Higher input costs such as feed are also putting strains on meat farmers’ finances, with the added burden of the investment costs to meet the more stringent animal welfare standards.

“Some of them have been saying, ‘I'm not prepared to commit to making that investment’, and some of them are exiting because of that,” he says.

“’If I'm not going to get a return on that investment for another ten years, then why would I do it? I was thinking of retiring anyway. I might just retire earlier, or I might just shift into something else.’”

Farmer's plight

Vion quoted some stark figures around German meat production, backing the company’s planned exit from the market as the number of farmers and slaughterhouses decline.
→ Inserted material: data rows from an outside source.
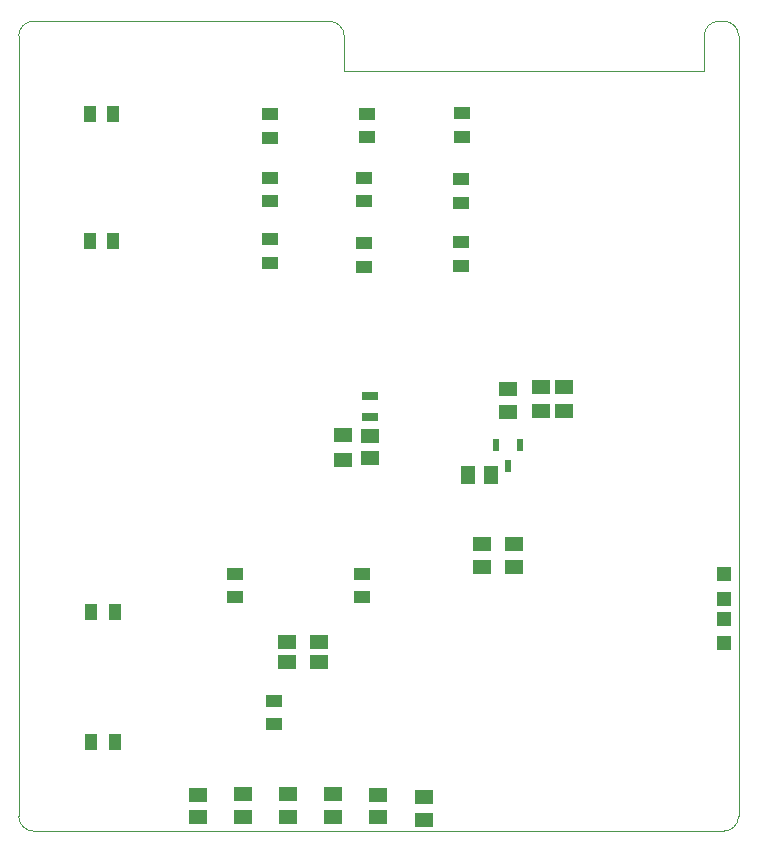
<source format=gbr>
%TF.GenerationSoftware,KiCad,Pcbnew,8.0.1*%
%TF.CreationDate,2025-01-16T17:49:12-07:00*%
%TF.ProjectId,WDM_RevB_v3,57444d5f-5265-4764-925f-76332e6b6963,rev?*%
%TF.SameCoordinates,Original*%
%TF.FileFunction,Paste,Top*%
%TF.FilePolarity,Positive*%
%FSLAX46Y46*%
G04 Gerber Fmt 4.6, Leading zero omitted, Abs format (unit mm)*
G04 Created by KiCad (PCBNEW 8.0.1) date 2025-01-16 17:49:12*
%MOMM*%
%LPD*%
G01*
G04 APERTURE LIST*
%ADD10R,1.400000X1.100000*%
%ADD11R,1.600000X1.300000*%
%ADD12R,0.530000X1.009996*%
%ADD13R,1.100000X1.400000*%
%ADD14R,1.500000X1.300000*%
%ADD15R,1.200000X1.200000*%
%ADD16R,1.399200X0.752400*%
%ADD17R,1.500000X1.200000*%
%ADD18R,1.300000X1.500000*%
%TA.AperFunction,Profile*%
%ADD19C,0.100000*%
%TD*%
G04 APERTURE END LIST*
D10*
%TO.C,R20*%
X123893146Y-66087041D03*
X123893146Y-64087041D03*
%TD*%
%TO.C,R24*%
X115663546Y-66170842D03*
X115663546Y-64170842D03*
%TD*%
%TO.C,R15*%
X107738746Y-55215841D03*
X107738746Y-53215841D03*
%TD*%
D11*
%TO.C,R33*%
X109242765Y-112696284D03*
X109242765Y-110796284D03*
%TD*%
%TO.C,R36*%
X120751600Y-112964000D03*
X120751600Y-111064000D03*
%TD*%
D12*
%TO.C,U5*%
X128917685Y-81205829D03*
X126867685Y-81205829D03*
X127892685Y-82995829D03*
%TD*%
D10*
%TO.C,R25*%
X123967606Y-55147440D03*
X123967606Y-53147440D03*
%TD*%
%TO.C,R26*%
X123943946Y-60753041D03*
X123943946Y-58753041D03*
%TD*%
D11*
%TO.C,R39*%
X125722212Y-89656007D03*
X125722212Y-91556007D03*
%TD*%
D13*
%TO.C,R14*%
X94456000Y-53213000D03*
X92456000Y-53213000D03*
%TD*%
D14*
%TO.C,C7*%
X109211946Y-99580241D03*
X109211946Y-97880241D03*
%TD*%
D11*
%TO.C,R40*%
X128389212Y-89656007D03*
X128389212Y-91556007D03*
%TD*%
%TO.C,R34*%
X113030000Y-112726800D03*
X113030000Y-110826800D03*
%TD*%
D14*
%TO.C,C8*%
X111853546Y-99580241D03*
X111853546Y-97880241D03*
%TD*%
D10*
%TO.C,R27*%
X115548346Y-94128641D03*
X115548346Y-92128641D03*
%TD*%
D11*
%TO.C,R32*%
X105435400Y-112701400D03*
X105435400Y-110801400D03*
%TD*%
D10*
%TO.C,R16*%
X107771548Y-60621041D03*
X107771548Y-58621041D03*
%TD*%
%TO.C,R22*%
X107771548Y-65833041D03*
X107771548Y-63833041D03*
%TD*%
%TO.C,R28*%
X104741546Y-94128641D03*
X104741546Y-92128641D03*
%TD*%
%TO.C,R17*%
X115931293Y-55202008D03*
X115931293Y-53202008D03*
%TD*%
%TO.C,R21*%
X108034146Y-104882241D03*
X108034146Y-102882241D03*
%TD*%
D15*
%TO.C,D2*%
X146177000Y-95944000D03*
X146177000Y-98044000D03*
%TD*%
D11*
%TO.C,R35*%
X116890800Y-112742000D03*
X116890800Y-110842000D03*
%TD*%
%TO.C,R31*%
X101625400Y-112760800D03*
X101625400Y-110860800D03*
%TD*%
D16*
%TO.C,L2*%
X116197212Y-78830407D03*
X116197212Y-77078007D03*
%TD*%
D17*
%TO.C,C11*%
X132588000Y-76293000D03*
X132588000Y-78393000D03*
%TD*%
D14*
%TO.C,C17*%
X116197212Y-80446007D03*
X116197212Y-82346007D03*
%TD*%
D15*
%TO.C,D3*%
X146177000Y-94268000D03*
X146177000Y-92168000D03*
%TD*%
D17*
%TO.C,C18*%
X113919000Y-80380007D03*
X113919000Y-82480007D03*
%TD*%
D13*
%TO.C,R37*%
X94599000Y-95377000D03*
X92599000Y-95377000D03*
%TD*%
%TO.C,R29*%
X94599000Y-106426000D03*
X92599000Y-106426000D03*
%TD*%
D10*
%TO.C,R19*%
X115714346Y-60600641D03*
X115714346Y-58600641D03*
%TD*%
D18*
%TO.C,C12*%
X124518212Y-83809007D03*
X126418212Y-83809007D03*
%TD*%
D13*
%TO.C,R23*%
X94472000Y-64008000D03*
X92472000Y-64008000D03*
%TD*%
D17*
%TO.C,C10*%
X130675212Y-76293000D03*
X130675212Y-78393000D03*
%TD*%
D14*
%TO.C,C9*%
X127881212Y-76520000D03*
X127881212Y-78420000D03*
%TD*%
D19*
X114012546Y-46621241D02*
X114012546Y-49542241D01*
X114012546Y-49542241D02*
X144492546Y-49542241D01*
X144492546Y-46621241D02*
G75*
G02*
X145762546Y-45351246I1269954J41D01*
G01*
X144492546Y-49542241D02*
X144492546Y-46621241D01*
X146143546Y-45351241D02*
G75*
G02*
X147413459Y-46621241I-46J-1269959D01*
G01*
X146143546Y-113931241D02*
X87723546Y-113931241D01*
X147413546Y-112661241D02*
G75*
G02*
X146143546Y-113931246I-1270046J41D01*
G01*
X86453546Y-46621241D02*
G75*
G02*
X87723546Y-45351246I1269954J41D01*
G01*
X147413546Y-46621241D02*
X147413546Y-112661241D01*
X87723546Y-45351241D02*
X112742546Y-45351241D01*
X86451424Y-46621241D02*
X86451424Y-112661241D01*
X87723546Y-113931241D02*
G75*
G02*
X86453459Y-112661241I-46J1270041D01*
G01*
X145762546Y-45351241D02*
X146143546Y-45351241D01*
X112742546Y-45351241D02*
G75*
G02*
X114012459Y-46621241I-46J-1269959D01*
G01*
M02*

</source>
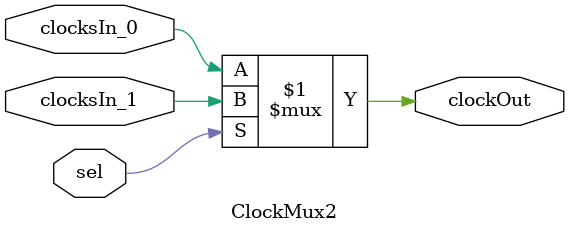
<source format=v>
module ClockMux2 (
    input clocksIn_0,
    input clocksIn_1,
    input sel,
    output clockOut
);

    // REPLACE ME WITH A CLOCK CELL IF DESIRED

    // XXX be careful with this! You can get really nasty short edges if you
    // don't switch carefully
    assign clockOut = sel ? clocksIn_1 : clocksIn_0;

endmodule
</source>
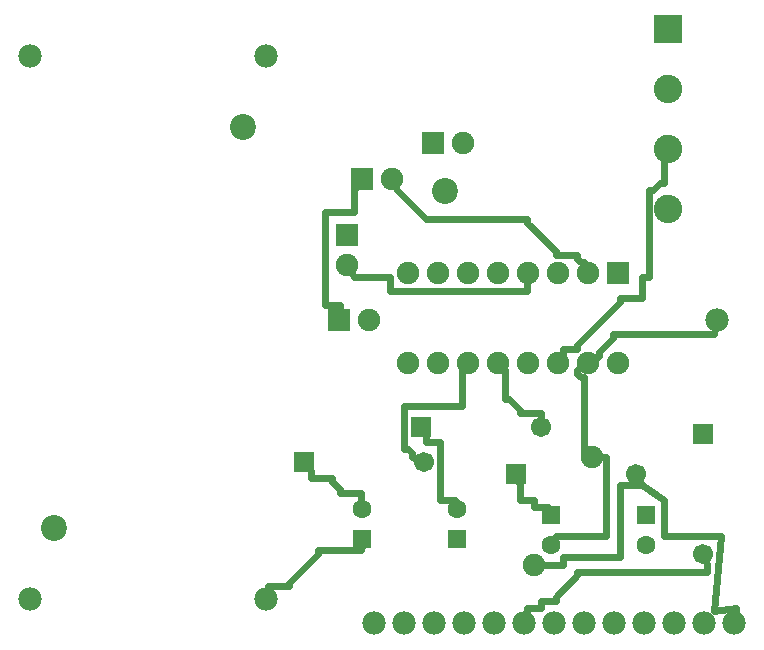
<source format=gtl>
G04 MADE WITH FRITZING*
G04 WWW.FRITZING.ORG*
G04 DOUBLE SIDED*
G04 HOLES PLATED*
G04 CONTOUR ON CENTER OF CONTOUR VECTOR*
%ASAXBY*%
%FSLAX23Y23*%
%MOIN*%
%OFA0B0*%
%SFA1.0B1.0*%
%ADD10C,0.075000*%
%ADD11C,0.078000*%
%ADD12C,0.062992*%
%ADD13C,0.067000*%
%ADD14C,0.095118*%
%ADD15C,0.086614*%
%ADD16C,0.075433*%
%ADD17R,0.075000X0.075000*%
%ADD18R,0.062992X0.062992*%
%ADD19R,0.067000X0.067000*%
%ADD20R,0.095118X0.095118*%
%ADD21C,0.024000*%
%LNCOPPER1*%
G90*
G70*
G54D10*
X2068Y1228D03*
X2068Y928D03*
X1968Y1228D03*
X1968Y928D03*
X1868Y1228D03*
X1868Y928D03*
X1768Y1228D03*
X1768Y928D03*
X1668Y1228D03*
X1668Y928D03*
X1568Y1228D03*
X1568Y928D03*
X1468Y1228D03*
X1468Y928D03*
X1368Y1228D03*
X1368Y928D03*
G54D11*
X1256Y63D03*
X1356Y63D03*
X1456Y63D03*
X1556Y63D03*
X1656Y63D03*
X1756Y63D03*
X1856Y63D03*
X1956Y63D03*
X2056Y63D03*
X2156Y63D03*
X2256Y63D03*
X2356Y63D03*
X2456Y63D03*
G54D12*
X1216Y342D03*
X1216Y441D03*
X1531Y342D03*
X1531Y441D03*
X2161Y421D03*
X2161Y323D03*
X1846Y421D03*
X1846Y323D03*
G54D13*
X1020Y598D03*
X1420Y598D03*
X1413Y716D03*
X1813Y716D03*
X2352Y693D03*
X2352Y293D03*
X1728Y559D03*
X2128Y559D03*
G54D14*
X2234Y2041D03*
X2234Y1841D03*
X2234Y1641D03*
X2234Y1441D03*
G54D10*
X1453Y1661D03*
X1553Y1661D03*
X1216Y1543D03*
X1316Y1543D03*
X1138Y1071D03*
X1238Y1071D03*
X1166Y1357D03*
X1166Y1257D03*
G54D11*
X896Y1953D03*
X2397Y1071D03*
X896Y142D03*
X108Y142D03*
X108Y1953D03*
G54D15*
X187Y378D03*
X817Y1717D03*
X1492Y1504D03*
G54D16*
X1788Y257D03*
X1980Y617D03*
G54D17*
X2068Y1228D03*
G54D18*
X1216Y342D03*
X1531Y342D03*
X2161Y421D03*
X1846Y421D03*
G54D19*
X1020Y598D03*
X1413Y716D03*
X2352Y693D03*
X1728Y559D03*
G54D20*
X2234Y2041D03*
G54D17*
X1453Y1661D03*
X1216Y1543D03*
X1138Y1071D03*
X1166Y1357D03*
G54D21*
X1838Y443D02*
X1836Y449D01*
X1836Y449D02*
X1788Y449D01*
X1788Y449D02*
X1788Y473D01*
X1788Y473D02*
X1740Y473D01*
X1740Y473D02*
X1740Y521D01*
X1740Y521D02*
X1735Y536D01*
D02*
X1213Y463D02*
X1212Y473D01*
X1212Y473D02*
X1212Y497D01*
X1212Y497D02*
X1140Y497D01*
X1140Y497D02*
X1140Y509D01*
X1140Y509D02*
X1116Y533D01*
X1116Y533D02*
X1116Y545D01*
X1116Y545D02*
X1044Y545D01*
X1044Y545D02*
X1044Y569D01*
X1044Y569D02*
X1035Y580D01*
D02*
X1526Y463D02*
X1524Y473D01*
X1524Y473D02*
X1476Y473D01*
X1476Y473D02*
X1476Y665D01*
X1476Y665D02*
X1428Y665D01*
X1428Y665D02*
X1428Y689D01*
X1428Y689D02*
X1425Y695D01*
D02*
X1765Y1203D02*
X1764Y1193D01*
D02*
X1764Y1193D02*
X1764Y1169D01*
D02*
X1764Y1169D02*
X1308Y1169D01*
D02*
X1308Y1169D02*
X1308Y1217D01*
D02*
X1308Y1217D02*
X1188Y1217D01*
D02*
X1188Y1217D02*
X1178Y1235D01*
D02*
X1960Y1252D02*
X1956Y1265D01*
D02*
X1956Y1265D02*
X1944Y1265D01*
D02*
X1944Y1265D02*
X1932Y1277D01*
D02*
X1932Y1277D02*
X1932Y1289D01*
D02*
X1932Y1289D02*
X1860Y1289D01*
D02*
X1860Y1289D02*
X1860Y1301D01*
D02*
X1860Y1301D02*
X1764Y1397D01*
D02*
X1764Y1397D02*
X1764Y1409D01*
D02*
X1764Y1409D02*
X1428Y1409D01*
D02*
X1428Y1409D02*
X1332Y1505D01*
D02*
X1332Y1505D02*
X1326Y1520D01*
D02*
X2214Y1619D02*
X2220Y1625D01*
X2220Y1625D02*
X2220Y1529D01*
D02*
X2220Y1529D02*
X2208Y1529D01*
D02*
X2208Y1529D02*
X2184Y1505D01*
D02*
X2184Y1505D02*
X2172Y1505D01*
D02*
X2172Y1505D02*
X2172Y1217D01*
D02*
X2172Y1217D02*
X2148Y1217D01*
D02*
X2148Y1217D02*
X2148Y1145D01*
X2148Y1145D02*
X2076Y1145D01*
X2076Y1145D02*
X2076Y1133D01*
X2076Y1133D02*
X1932Y989D01*
X1932Y989D02*
X1932Y977D01*
X1932Y977D02*
X1884Y977D01*
X1884Y977D02*
X1884Y953D01*
X1884Y953D02*
X1881Y949D01*
D02*
X1763Y88D02*
X1764Y89D01*
X1764Y89D02*
X1764Y113D01*
X1764Y113D02*
X1812Y113D01*
X1812Y113D02*
X1812Y137D01*
X1812Y137D02*
X1860Y137D01*
X1860Y137D02*
X1860Y149D01*
X1860Y149D02*
X1932Y221D01*
X1932Y221D02*
X1932Y233D01*
X1932Y233D02*
X2364Y233D01*
X2364Y233D02*
X2364Y257D01*
X2364Y257D02*
X2360Y270D01*
D02*
X1812Y740D02*
X1812Y737D01*
X1812Y737D02*
X1812Y761D01*
X1812Y761D02*
X1740Y761D01*
X1740Y761D02*
X1740Y773D01*
X1740Y773D02*
X1704Y809D01*
X1704Y809D02*
X1692Y809D01*
X1692Y809D02*
X1692Y905D01*
X1692Y905D02*
X1686Y911D01*
D02*
X1398Y609D02*
X1380Y617D01*
X1380Y617D02*
X1380Y629D01*
X1380Y629D02*
X1368Y641D01*
X1368Y641D02*
X1356Y641D01*
X1356Y641D02*
X1356Y785D01*
X1356Y785D02*
X1548Y785D01*
X1548Y785D02*
X1548Y905D01*
X1548Y905D02*
X1551Y909D01*
D02*
X898Y167D02*
X900Y185D01*
X900Y185D02*
X972Y185D01*
X972Y185D02*
X972Y197D01*
X972Y197D02*
X1068Y293D01*
X1068Y293D02*
X1068Y305D01*
X1068Y305D02*
X1212Y305D01*
X1212Y305D02*
X1214Y320D01*
D02*
X1856Y344D02*
X1860Y353D01*
X1860Y353D02*
X2028Y353D01*
X2028Y353D02*
X2028Y617D01*
X2028Y617D02*
X2009Y617D01*
D02*
X1947Y915D02*
X1932Y905D01*
X1932Y905D02*
X1932Y893D01*
X1932Y893D02*
X1944Y881D01*
X1944Y881D02*
X1956Y881D01*
X1956Y881D02*
X1956Y617D01*
X1956Y617D02*
X1980Y617D01*
D02*
X2392Y1046D02*
X2388Y1025D01*
X2388Y1025D02*
X2052Y1025D01*
X2052Y1025D02*
X2052Y1013D01*
X2052Y1013D02*
X2004Y965D01*
X2004Y965D02*
X2004Y953D01*
X2004Y953D02*
X1988Y942D01*
D02*
X1201Y1523D02*
X1188Y1505D01*
D02*
X1188Y1505D02*
X1188Y1433D01*
D02*
X1188Y1433D02*
X1092Y1433D01*
D02*
X1092Y1433D02*
X1092Y1121D01*
X1092Y1121D02*
X1140Y1121D01*
X1140Y1121D02*
X1140Y1097D01*
X1140Y1097D02*
X1140Y1095D01*
D02*
X1817Y257D02*
X1812Y257D01*
D02*
X1812Y257D02*
X1884Y257D01*
X1884Y257D02*
X1884Y281D01*
X1884Y281D02*
X2076Y281D01*
X2076Y281D02*
X2076Y521D01*
X2076Y521D02*
X2148Y521D01*
X2148Y521D02*
X2139Y538D01*
D02*
X2460Y88D02*
X2460Y89D01*
X2460Y89D02*
X2460Y113D01*
X2460Y113D02*
X2388Y101D01*
D02*
X2388Y101D02*
X2412Y353D01*
X2412Y353D02*
X2220Y353D01*
X2220Y353D02*
X2220Y473D01*
X2220Y473D02*
X2148Y521D01*
G04 End of Copper1*
M02*
</source>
“Currently, the German government does not provide the necessary support (financially or administratively) for farmers to upgrade their operations to higher welfare standards,” the Vion spokesperson says.

“As a result, young farmers often see no future and abandon family businesses that have been in their families for generations. This trend must be stopped to avoid Germany becoming dependent on meat imports.”

German meat production dropped 4% last year to 6.8m tonnes, while the pig population fell from 21.36m in 2022 to 21.21m, according to the meat processor.

Meanwhile, the number of pig farmers decreased from around 17,000 to 15,700, resulting in a drop in animals for slaughter from 47.1m in 2022 to 43m. That has created “over capacity” in slaughterhouses, Vion says.

It’s a similar dour picture for beef as the cattle population dropped 2.8% to about 310,000 animals last year, while over a ten-year timeframe, the number of beef farms has dropped 25% to below 100,000.

Vion adds: “The restructuring is occurring in a market where consumers prioritise affordable prices. At the same time, the industry is striving for more animal welfare and sustainability, which requires higher prices.

“Therefore, farmers are hesitant to invest in new stables aligned with higher husbandry forms and renovations, contingent on financial and administrative support from the government.”

While Sherrard doesn’t totally rule out factors such as health and environment considerations, meat alternatives and demographic change as playing a part in the tail-off in meat consumption in Germany, they are not the biggest part of the puzzle.

“The impact of African swine fever, the lack of profitability in the farming sector, avian influenza issues around chicken production as well, the animal welfare standards and the need to invest to do that, these are influencing much bigger chunks of the market.”